Ben bir mimar olarak yaşadığım kentin "kapalı av sahası" olarak görülmesine karşıyım...
Cüneyt Özdemir’den mimarlıkta yerli malı kampanyası:
Projeleri Türk mimarlarına emanet ediniz!
16 Ekim tarihli Radikal’deki köşesinde Değerli Cüneyt Özdemir Divan Oteli projesinden dolayı büyük bir hayal kırıklığına uğradığını söylüyor. Kendisine katılmamak mümkün değil. Ancak bu projenin kötü olmasından çıkardığı ders de beni hayal kırıklığına uğrattı.
Şu söylediklerine ne demeli?
“Koç Grubu oteli yenilerken Türk mimarlarla çalışmak yerine Fransız asıllı mimar Thierry Despont’u tercih etmiş. Sonuç tek kelime ile felaket! Hatırlarsanız The Marmara tarihi kafesini yenilemeye kalktığında yine oryantalist bir mimara teslim etmiş, sonra kafe öyle bir batmıştı ki… Turist gibi bir şehre gelip, o şehirdeki zamanın ruhunu algılamadan yapılan binalardan kimseye hayır gelmediği ortada.”
Bundan sonrası ise bold, yani daha bir ders verir mahiyette: “Türk sermayesinin dışarıdan ithal mimar arayacağına, kendisini Türk mimarlara emanet etmesinin zamanı geldi de geçiyor bile….”
◆ ◆ ◆ ◆ ◆ ◆ ◆
== Görevler ==
1. Divan Oteli projesini anlatan metne göre Koç Grubu oteli yenilerken hangi mimarı tercih etmiş?
2. Divan Oteli projesini ele alan metni son cümlesinden sonra devam ettirerek yazın.
Bu görevleri yapmak için verilere gerek yoktur.

== Veriler ==
◆ ◆ ◆ ◆ ◆ ◆ ◆
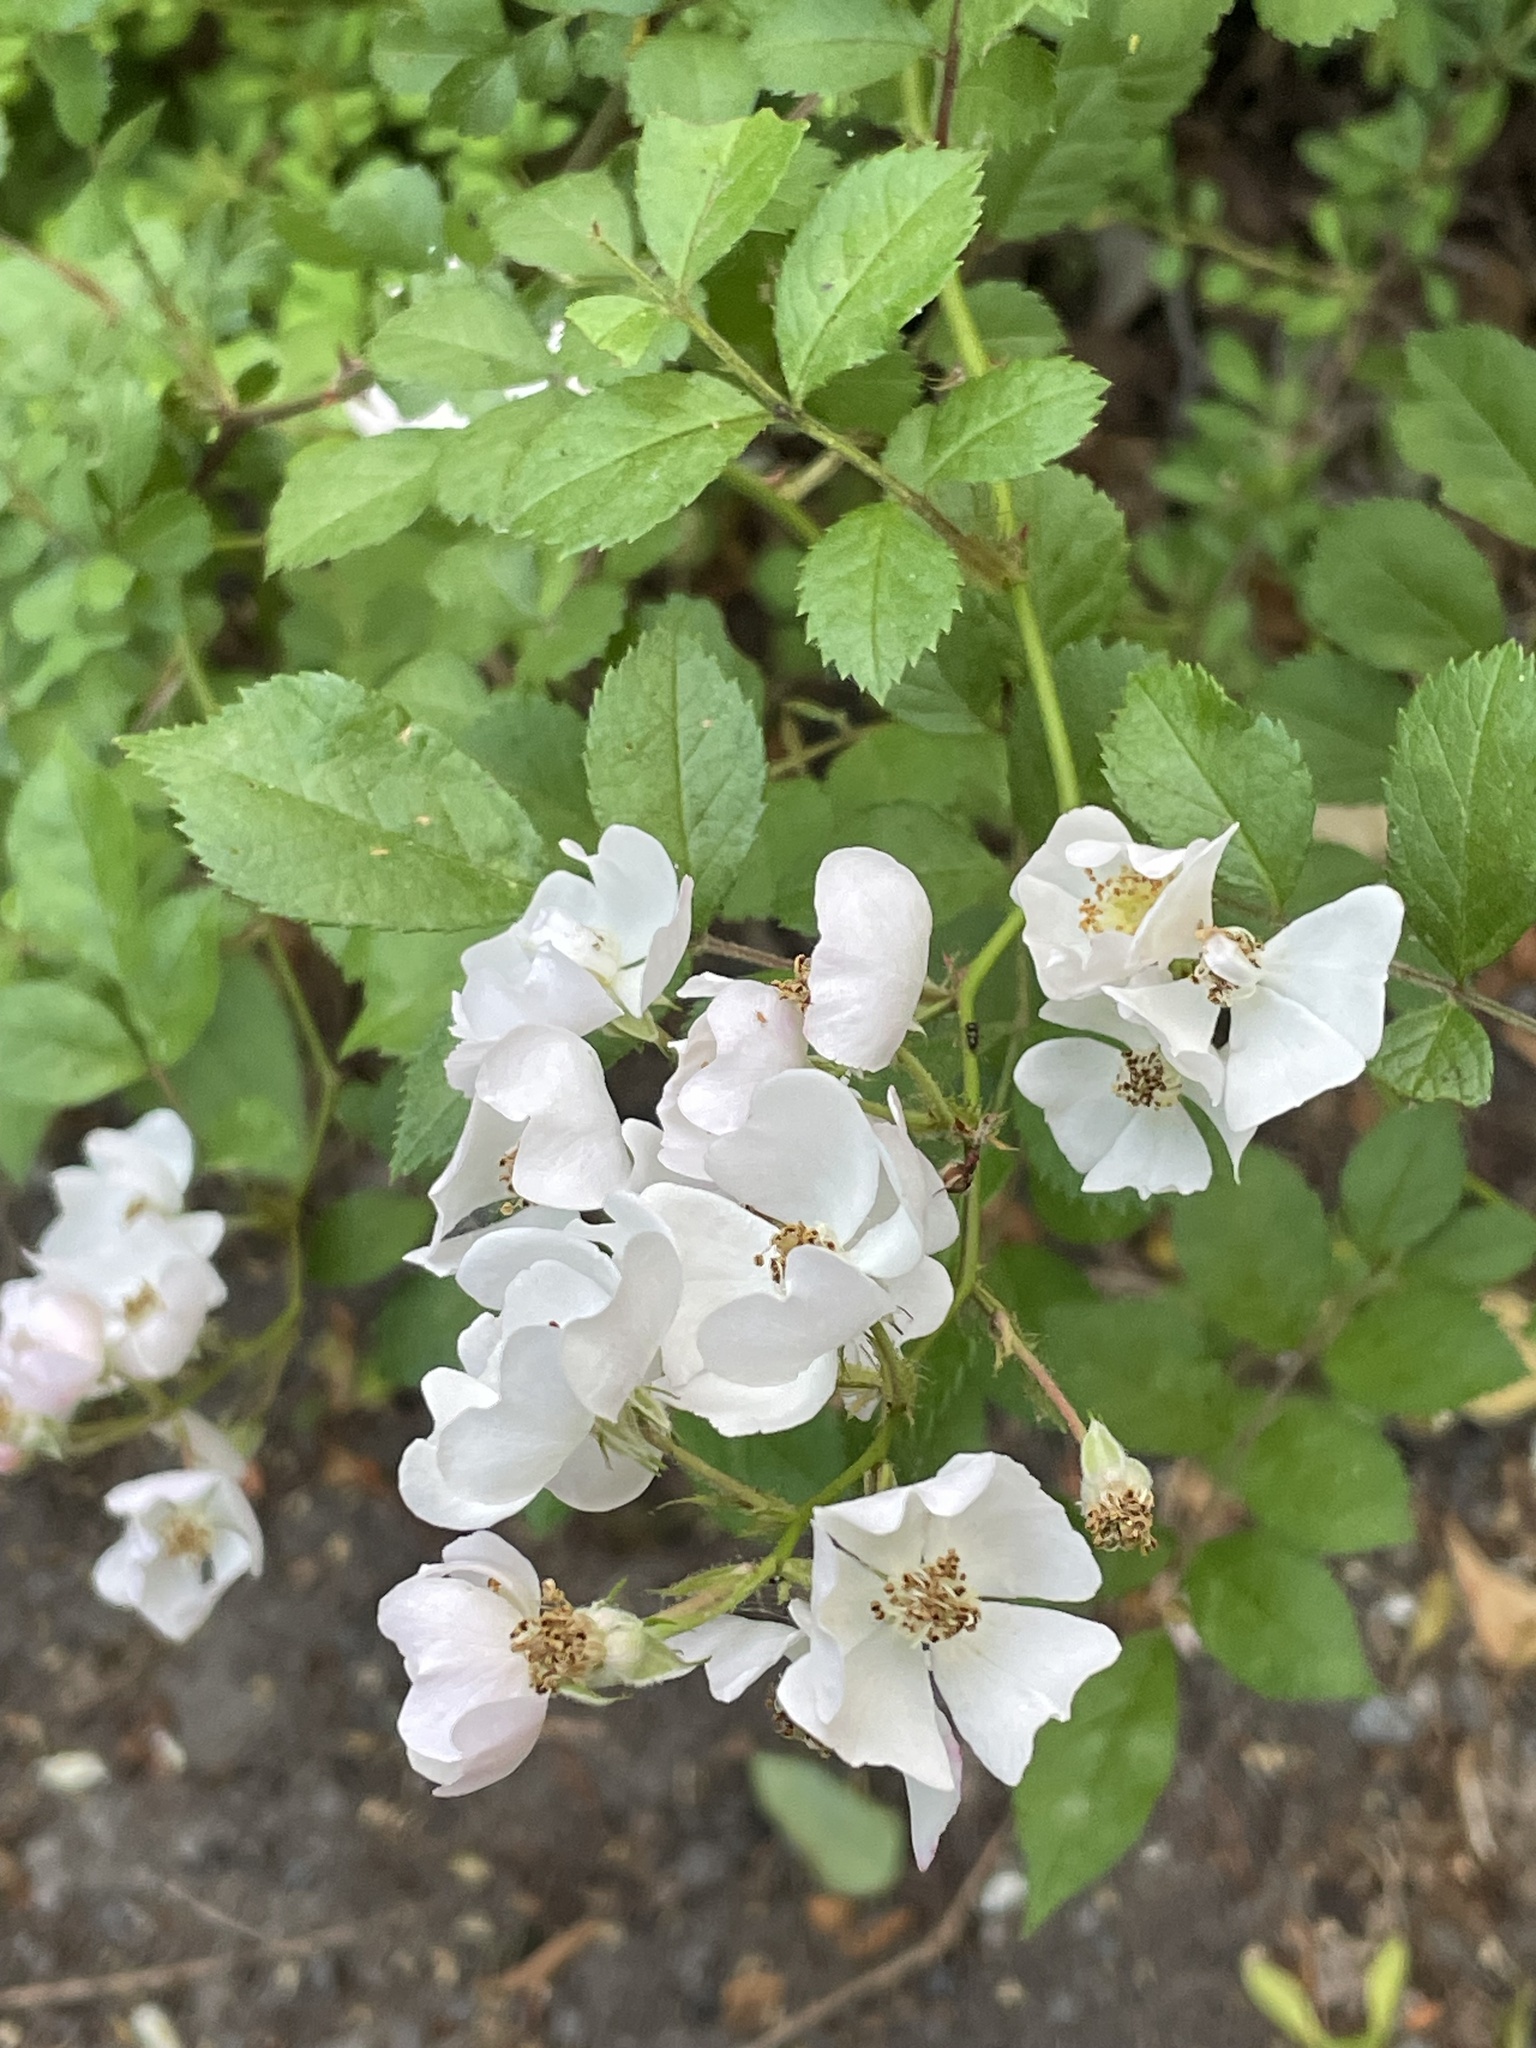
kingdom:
◆ ◆ ◆ ◆ ◆ ◆ ◆
== Görev Yanıtları ==
1. Fransız asıllı mimar Thierry Despont'u tercih etmiş.

2.
Özdemir’in yazısının her cümlesi maşallah bir mimarlık tarihi tezi niteliğinde. Biraz zaman ve imkan olsa üzerine kimbilir kaç doktora yapılır. İki örnekten (The Marmara-Divan) çıkardığı sonuca göre bu kente turist gibi gelen yabancı mimarların çoğu oryantalist. Yabancılar ne yazık ki oryantalizmden muzdaripler. Çok şükür Türk mimarlar arasında oryantalist olan yok! Özdemir bu konuda çok iyimser.
İMÇ’yi yıkıp “Osmanlı Konakları” yapmak isteyenler başka bir ülkeden mi geldiler?
The Marmara da, Divan da (bunlara bir de Pera Palas’ı katalım, onun da projesi bir felaket olmuş…) sonuçta özel birer işletme. Gönül ister ki nitelikli projeler kente kazandırılsın. Peki yanı başında duran İstanbul Kongre Merkezi, Lütfi Kırdar, Muhsin Ertuğrul Tiyatrosu gibi projelere ne diyeceğiz? Onlar üstelik kamu alanında, bizim paramızla yapıldı. Onları yapan mimarın kim olduğunu bilmiyorum. Bilmek de istemiyorum. Ama “kol kırılır yen içinde kalır” misali yalnızca Türk oldukları için susmamız mı gerekiyor? Sütlüce’de tam yirmi senede yapılan Haliç Kongre Merkezi ilk önce Avrupa’nın en büyük kültür merkezi inşaatı diye başlamıştı. Dünyanın en berbat ve en pahalı inşaatı oldu. Yalnızca yolun yerin altına alınmasının maliyeti ile başka mimarlar koskoca Santral İstanbul’u yaptılar.
Onun da projesinin neden bu “maharetli” Türk mimara verildiğini geçenlerde Başbakan Tayyip Erdoğan’ın danışmanı açıkladı. Dokundum bari söyleyeyim: “Aman eleştiri almayalım” diye. (Ayrıntılarını isteyene iletirim.)
Taksim’e yapılmaya çalışılan Topçu Kışlası taklidine hiç girmiyorum bile. Çünkü onun mimarı yerli malı bile değil, çünkü yok.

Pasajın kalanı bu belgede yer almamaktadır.